What Consumers Should Expect Through 2027
The near-term outlook is not encouraging for drivers hoping for relief. The Energy Department’s own projections — issued under the current administration — forecast gas prices remaining above $3.00 per gallon through at least 2027. If the Iran conflict escalates further, those projections will need to be revised upward.
Even in a scenario where tensions de-escalate, the return to sub-$3 averages would take months as oil markets stabilize and refinery output adjusts. The structural trend in American gasoline consumption is one of gradual decline as electric vehicle adoption increases, but that transition is measured in years and decades, not congressional terms. For the foreseeable future, gas prices will remain a volatile, market-driven cost that no president can meaningfully control through rhetoric — no matter how specific the numbers they cite.
Conclusion
The historical record on gas prices is not ambiguous, and it does not support the claim that they reached the “lowest in modern history” under any recent administration. The actual modern low was $1.84 per gallon in April 2020, a product of pandemic-driven demand collapse. The specific claim of $1.98 per gallon in 2025 was flatly fabricated, with no station in the country selling gas at that price. Current prices, driven by the Iran conflict, have surged to nearly $3.86 nationally, with diesel approaching $5.00 and the administration’s own agency projecting elevated prices through 2027. For consumers, the practical takeaway is to rely on verifiable data rather than political claims when making financial decisions.
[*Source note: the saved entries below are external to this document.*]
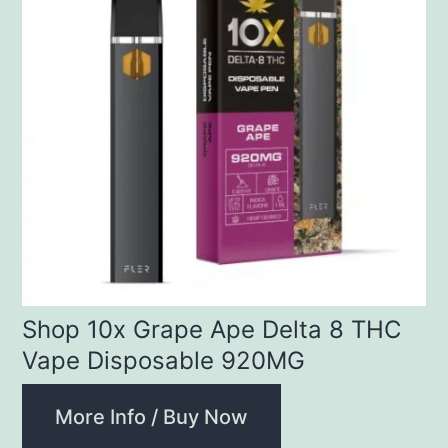
Shop 10x Grape Ape Delta 8 THC
Vape Disposable 920MG
More Info / Buy Now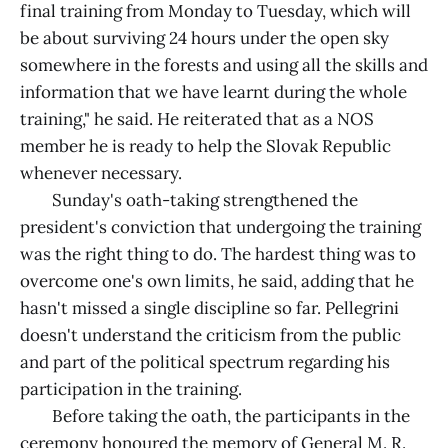
final training from Monday to Tuesday, which will
be about surviving 24 hours under the open sky
somewhere in the forests and using all the skills and
information that we have learnt during the whole
training," he said. He reiterated that as a NOS
member he is ready to help the Slovak Republic
whenever necessary.
Sunday's oath-taking strengthened the
president's conviction that undergoing the training
was the right thing to do. The hardest thing was to
overcome one's own limits, he said, adding that he
hasn't missed a single discipline so far. Pellegrini
doesn't understand the criticism from the public
and part of the political spectrum regarding his
participation in the training.
Before taking the oath, the participants in the
ceremony honoured the memory of General M. R.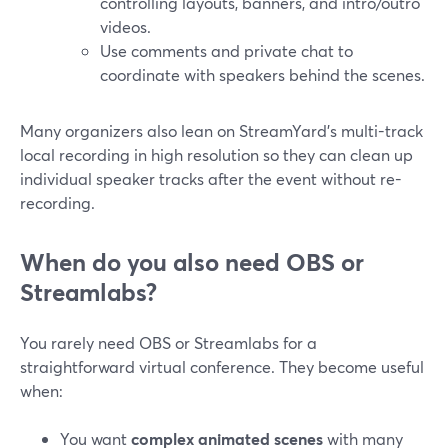
controlling layouts, banners, and intro/outro
videos.
Use comments and private chat to
coordinate with speakers behind the scenes.
Many organizers also lean on StreamYard’s multi-track
local recording in high resolution so they can clean up
individual speaker tracks after the event without re-
recording.
When do you also need OBS or
Streamlabs?
You rarely need OBS or Streamlabs for a
straightforward virtual conference. They become useful
when:
You want
complex animated scenes
with many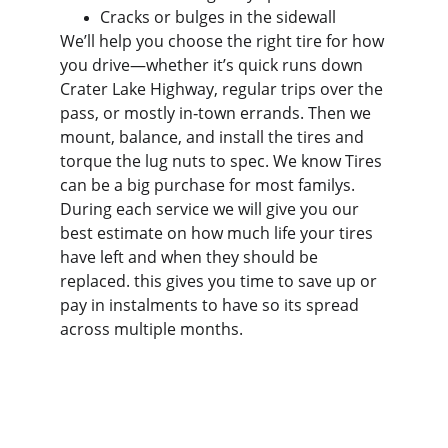
Cracks or bulges in the sidewall
We’ll help you choose the right tire for how 
you drive—whether it’s quick runs down 
Crater Lake Highway, regular trips over the 
pass, or mostly in‑town errands. Then we 
mount, balance, and install the tires and 
torque the lug nuts to spec. We know Tires 
can be a big purchase for most familys. 
During each service we will give you our 
best estimate on how much life your tires 
have left and when they should be 
replaced. this gives you time to save up or 
pay in instalments to have so its spread 
across multiple months.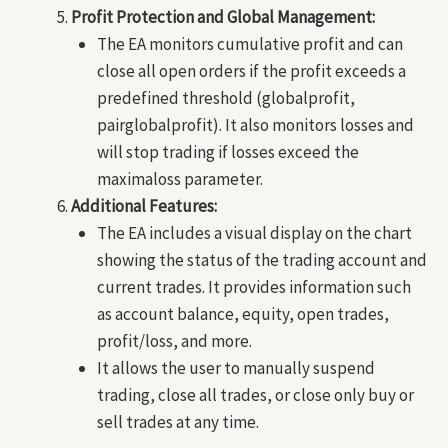
Profit Protection and Global Management:
The EA monitors cumulative profit and can
close all open orders if the profit exceeds a
predefined threshold (globalprofit,
pairglobalprofit). It also monitors losses and
will stop trading if losses exceed the
maximaloss parameter.
Additional Features:
The EA includes a visual display on the chart
showing the status of the trading account and
current trades. It provides information such
as account balance, equity, open trades,
profit/loss, and more.
It allows the user to manually suspend
trading, close all trades, or close only buy or
sell trades at any time.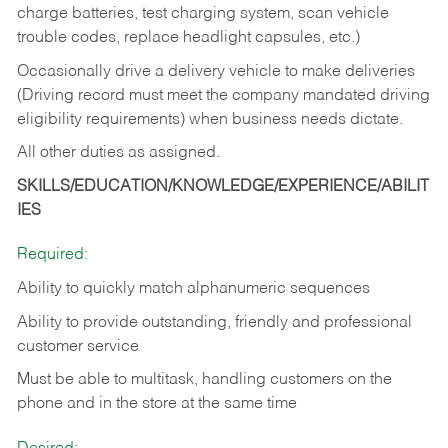
charge batteries, test charging system, scan vehicle
trouble codes, replace headlight capsules, etc.)
Occasionally drive a delivery vehicle to make deliveries
(Driving record must meet the company mandated driving
eligibility requirements) when business needs dictate.
All other duties as assigned.
SKILLS/EDUCATION/KNOWLEDGE/EXPERIENCE/ABILIT
IES
Required:
Ability to quickly match alphanumeric sequences
Ability to provide outstanding, friendly and
professional
customer service
Must be able to multitask, handling customers on the
phone and in the
store at the same time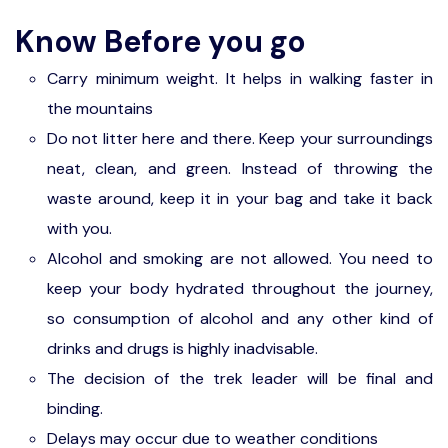
trek to Gokarna beaches.
Gokarna
Know Before you go
Om Beach: From Half Moon beach to Om beach.
Located at a distance of approximately 8 km
Carry minimum weight. It helps in walking faster in
from the town of Gokarna, OM beach is Two
the mountains
semi-crescent shapes that join together
Do not litter here and there. Keep your surroundings
resembling the symbol ‘OM’ is the reason
neat, clean, and green. Instead of throwing the
behind the name of the beach.
waste around, keep it in your bag and take it back
Dolphin Point: From Om beach, you will be
with you.
trekking through a small forest to the perfect
Alcohol and smoking are not allowed. You need to
sunset point along with a stop at the dolphin
keep your body hydrated throughout the journey,
viewpoint.
so consumption of alcohol and any other kind of
Half-Moon beach: from Dolphin point, you will
drinks and drugs is highly inadvisable.
trek through the coast to Half-Moon beach.
The decision of the trek leader will be final and
Paradise beach: You will be starting our
binding.
Gokarna trek from paradise beach.
Delays may occur due to weather conditions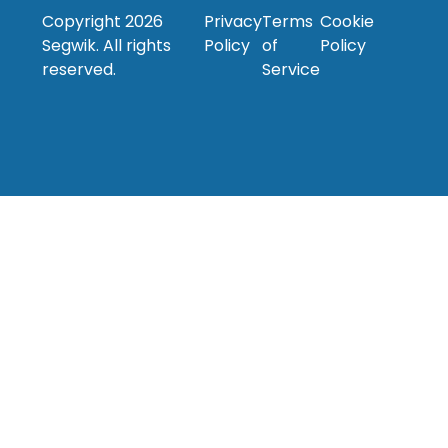
Copyright
2026
Privacy
Terms
Cookie
Segwik. All rights
Policy
of
Policy
reserved.
Service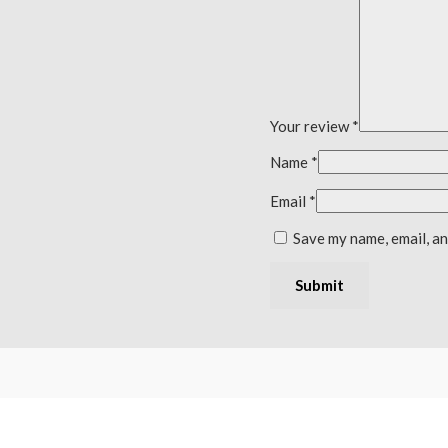
Your review
*
Name
*
Email
*
Save my name, email, an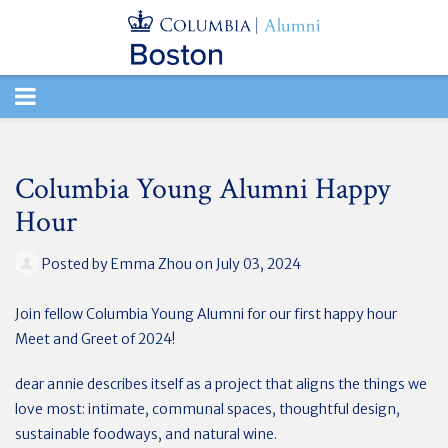
TOGGLE
NAVIGATION
Columbia Young Alumni Happy
Hour
Posted by
Emma Zhou
on July 03, 2024
Join fellow Columbia Young Alumni for our first happy hour
Meet and Greet of 2024!
dear annie describes itself as a project that aligns the things we
love most: intimate, communal spaces, thoughtful design,
sustainable foodways, and natural wine.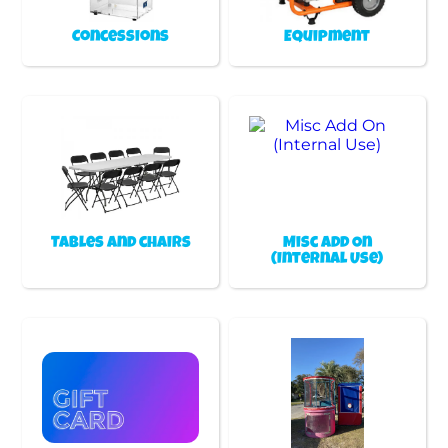
Concessions
Equipment
Tables and chairs
Misc Add On
(Internal Use)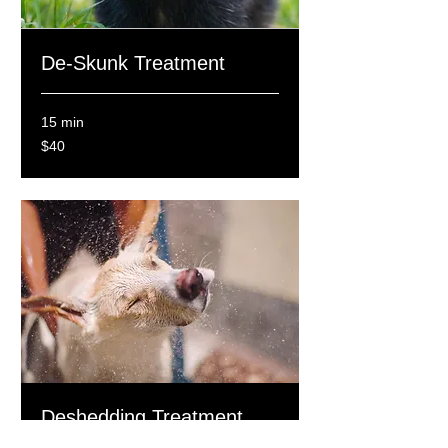
De-Skunk Treatment
15 min
40
$40
Canadian
dollars
Deshedding Treatment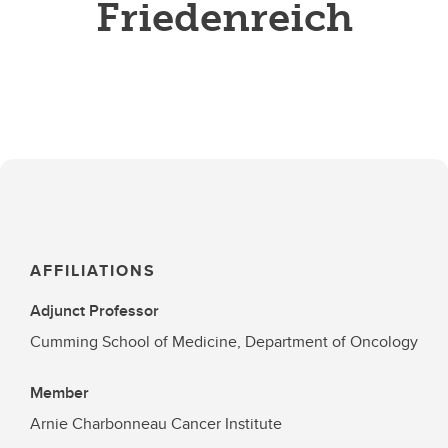
Friedenreich
AFFILIATIONS
Adjunct Professor
Cumming School of Medicine, Department of Oncology
Member
Arnie Charbonneau Cancer Institute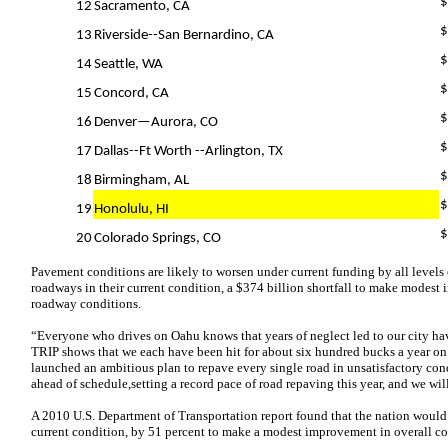
$
12
Sacramento, CA
$
13
Riverside--San Bernardino, CA
$
14
Seattle, WA
$
15
Concord, CA
$
16
Denver—Aurora, CO
$
17
Dallas--Ft Worth --Arlington, TX
$
18
Birmingham, AL
$
19
Honolulu, HI
$
20
Colorado Springs, CO
Pavement conditions are likely to worsen under current funding by all levels
roadways in their current condition, a $374 billion shortfall to make modes
roadway conditions.
“Everyone who drives on Oahu knows that years of neglect led to our city hav
TRIP shows that we each have been hit for about six hundred bucks a year on car
launched an ambitious plan to repave every single road in unsatisfactory condi
ahead of schedule,setting a record pace of road repaving this year, and we wil
A 2010 U.S. Department of Transportation report found that the nation would
current condition, by 51 percent to make a modest improvement in overall co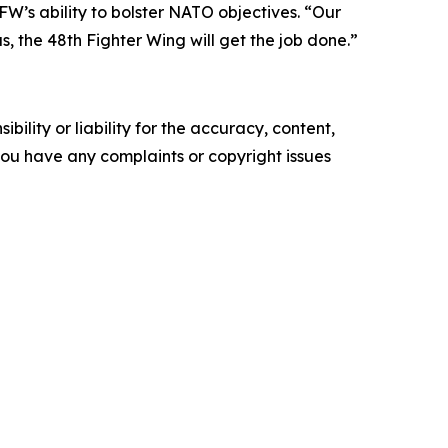
 FW’s ability to bolster NATO objectives. “Our
 the 48th Fighter Wing will get the job done.”
ility or liability for the accuracy, content,
f you have any complaints or copyright issues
The EIA publishes weekly gasoline price data. GasBuddy provides real-time station-level pricing. AAA tracks daily national and state averages. These sources are free and publicly available. Gas prices are determined primarily by global crude oil markets, not by presidential decree, and understanding that distinction is the first step toward making sense of what you actually pay at the pump.
Frequently Asked Questions
What was the actual lowest gas price in modern U.S. history?
The lowest nominal average was $1.84 per gallon in April 2020, according to EIA data. Adjusted for inflation, the record low was in 1998 at approximately $1.80 per gallon in today’s dollars. Both were driven by market conditions — a pandemic and low global oil prices, respectively — not by any specific administration’s energy policy.
Did gas ever actually drop below $2.00 per gallon during Trump’s second term?
No. Despite Trump’s repeated claims that gas “hit $1.98 a gallon” in multiple states starting in mid-April 2025, GasBuddy found zero stations nationwide selling regular gasoline below $2.00 at that time. The national average remained above $3.00 per gallon.
Why are gas prices so high right now in March 2026?
Prices spiked nearly 80 cents in a single month after military escalation involving Iran, specifically attacks on Iran’s South Pars gas field, pushed crude oil prices above $100 per barrel. The national average jumped from about $3.21 in February to approximately $3.72–$3.86 by mid-March 2026.
How much control does a president actually have over gas prices?
Very limited in the short term. Crude oil, which makes up 50 to 60 percent of the pump price, is set on global markets influenced by OPEC, geopolitical events, refinery capacity, and speculative trading. Presidential tools like federal land leasing, refinery regulation, and Strategic Petroleum Reserve releases operate on much longer timescales.
When will gas prices come back down?
The Trump administration’s own Energy Department projects gas will stay above $3.00 per gallon through 2027. Any significant relief depends on de-escalation of the Iran conflict and stabilization of global oil markets, neither of which is guaranteed.